Tareas por realizar:
a: Indique si cada una de las afirmaciones (i), (ii) y (iii) concuerda con el texto sobre la indisolubilidad del matrimonio y la familia. Responda sí o no a cada una y cite literalmente las palabras del texto que lo deciden. (i) La familia indisoluble favorece las aptitudes de sociabilidad de las personas. (ii) La fuerza pedagógica de la indisolubilidad conduce a una menor reflexión personal antes de contraer matrimonio. (iii) La influencia de la familia resulta menos necesaria cuanto más dura es la sociedad.
b: Prosiga el texto sobre la indisolubilidad del matrimonio y la familia a partir de su última oración.

Sección del documento:
La Iglesia, al defender la fidelidad de los compromisos adquiridos de los esposos entre sí y con los hijos, defiende lo genuinamente humano contra lo que tiende a destruirlo. El amor y la ayuda, para que sean realmente auténticos, deben serlo en el sacrificio y en el bienestar, en el éxito y en el fracaso, en la salud y en la enfermedad. Amor y reconciliación van entrelazados en la condición de nuestra vida. Hay en todo amor una exigencia de perdón mutuo, de comprensión y de estímulo. El bien de los esposos y de los hijos reclama mutuo esfuerzo, mutuo respeto. La verdadera “común unión” humana y espiritual exige un clima de hogar, seguridad y perdurabilidad. Saber que, a pesar de todas las miserias y trágicos destinos, se van a acoger siempre con amor y voluntad de encuentro y de unión. Precisamente esta voluntad de unidad sagrada va a mantener y transfigurar su comunidad de vida. El esfuerzo por conseguir este clima es mayor y se logra mejor en aquellos que saben que no puede romperse el vínculo familiar.

Desde el punto de vista de relación interpersonal, la vida interna de la familia, su dinámica, lleva a la exigencia de la indisolubilidad, ya que es el clima apropiado para la madurez y desarrollo personal. Y también la familia indisoluble es el mejor marco para el logro de las realidades sociales: favorece el equilibrio y las aptitudes de sociabilidad de las personas, la responsabilidad y exigencia en el trabajo, la generosidad y el sacrificio, los sentimientos de mutua confianza, el esfuerzo para el logro de un bienestar constante y sereno. La disolución del matrimonio y de la familia arroja como resultado una sociedad inestable, sin fundamentos sólidos; tipo de hombres resentidos, decepcionados de lo que realmente tiene valor en la vida y por lo que vale la pena luchar; hombres inadaptados, delincuentes, permisivos y débiles en todo orden de cosas.

Rof Carballo, en su libro Urdimbre afectiva y enfermedad, dice que pese a la importancia extraordinaria que tienen todos los progresos que el hombre ha conseguido en el siglo XX, a la trascendencia arrolladora de todos ellos en su conjunto, acaso, pasados los siglos, quedará como característico y definitivo de nuestra época “la paulatina conciencia que el hombre va adquiriendo, con extraordinaria lentitud, de su gran error de creer en la realidad absoluta del individuo, es decir, de pensar que el hombre está perfectamente delimitado por las fronteras de lo que llama su personalidad”2.

La vida humana requiere y pide calor de hogar, permanencia, estabilidad, serenidad. La fuerza pedagógica de la indisolubilidad lleva a una mayor conciencia, responsabilidad y reflexión personal antes de contraer el matrimonio, y a una confianza compartida de que esa unión no se puede romper. Todos los resortes afectivos, morales, religiosos y culturales han de ser puestos sobre la perennidad del amor mutuo de los esposos y de los hijos, cuando los haya. La influencia es tanto más necesaria cuanto más dura, violenta, inhumana y masificadora es la sociedad, y cuantos más factores deseducativos y destructivos pueden encontrar los hijos fuera del hogar. El equilibrio de la emotividad y afectividad, la realidad y eficacia de los valores y de su jerarquía necesitan del “caldo de cultivo” de la familia para desarrollarse.

Conjunto de datos:
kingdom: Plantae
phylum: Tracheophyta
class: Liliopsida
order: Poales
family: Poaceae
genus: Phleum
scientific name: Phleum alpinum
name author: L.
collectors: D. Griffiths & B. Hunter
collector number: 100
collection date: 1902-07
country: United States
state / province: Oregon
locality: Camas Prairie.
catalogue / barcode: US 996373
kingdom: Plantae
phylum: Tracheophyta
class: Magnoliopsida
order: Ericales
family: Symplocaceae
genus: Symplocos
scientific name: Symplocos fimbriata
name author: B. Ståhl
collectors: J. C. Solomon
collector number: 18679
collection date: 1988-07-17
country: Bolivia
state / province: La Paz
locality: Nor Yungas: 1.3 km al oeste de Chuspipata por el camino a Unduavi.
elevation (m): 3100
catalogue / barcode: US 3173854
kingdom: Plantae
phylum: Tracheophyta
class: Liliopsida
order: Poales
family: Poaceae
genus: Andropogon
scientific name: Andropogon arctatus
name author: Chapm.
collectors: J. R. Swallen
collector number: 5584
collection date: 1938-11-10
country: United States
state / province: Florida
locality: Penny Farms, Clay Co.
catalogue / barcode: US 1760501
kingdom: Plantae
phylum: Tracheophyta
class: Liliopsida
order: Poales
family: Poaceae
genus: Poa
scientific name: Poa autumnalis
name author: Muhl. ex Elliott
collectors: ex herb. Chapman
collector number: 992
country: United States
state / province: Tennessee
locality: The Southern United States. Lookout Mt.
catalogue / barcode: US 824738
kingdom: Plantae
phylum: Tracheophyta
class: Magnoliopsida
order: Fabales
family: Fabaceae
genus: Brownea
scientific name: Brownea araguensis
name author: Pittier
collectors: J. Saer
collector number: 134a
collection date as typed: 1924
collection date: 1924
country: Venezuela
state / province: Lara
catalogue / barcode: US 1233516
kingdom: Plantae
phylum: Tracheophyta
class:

Resultados por tarea:
a:
(i) Sí: «favorece el equilibrio y las aptitudes de sociabilidad de las personas».
(ii) No: «lleva a una mayor conciencia, responsabilidad y reflexión personal antes de contraer el matrimonio».
(iii) No: «La influencia es tanto más necesaria cuanto más dura, violenta, inhumana y masificadora es la sociedad».

b:
Pero yo debo centrarme en el punto de la educación de los hijos como responsabilidad ineludible de los padres. Quiero decir ideas sencillas y concretas que son las que necesitamos en nuestra vida cotidiana. Y el primer punto es:

No pueden los padres abdicar de su responsabilidad #

De ninguna forma pueden los padres ceder su responsabilidad de educadores de sus hijos. Tienen que servirse, desde luego, de otras ayudas, pero “la maternidad” y “la paternidad” son “las profesiones” más influyentes del mundo, sea por presencia, sea por ausencia. Están presentes el padre y la madre que acompañaron y vivieron con los hijos su proceso de maduración, la elección de estado, sus éxitos y fracasos, sus enfermedades, sus fechas decisivas y sus días monótonos. El padre y la madre, que faltaron porque Dios se los llevó consigo, están también presentes gracias al amor que los hizo “una sola carne”. Y el padre o la madre que se alejan voluntariamente dejan “su forma de presencia”.

Ciertamente, su influencia es radical, aun de forma inconsciente, porque están en el plasma biológico y espiritual del ser humano. Los antropólogos y los médicos señalan que, frecuentemente, lo más importante de lo que nos acaece no es lo que vemos, aquello de lo que nos damos cuenta con nitidez y ante lo que conscientemente reaccionamos, sino ese acontecer subterráneo que, al estar profundamente adherido a nuestra vida, no podemos delimitar claramente. Desde el momento de la concepción, el padre y la madre son una realidad biológica y espiritual integrante del nuevo ser humano. Asumir la responsabilidad de la educación de los hijos, cederla, ignorarla, eludirla, vivirla trivialmente, proporcionarles solamente bienes materiales, todo son posturas que, día a día, lentamente, van penetrando en los hijos.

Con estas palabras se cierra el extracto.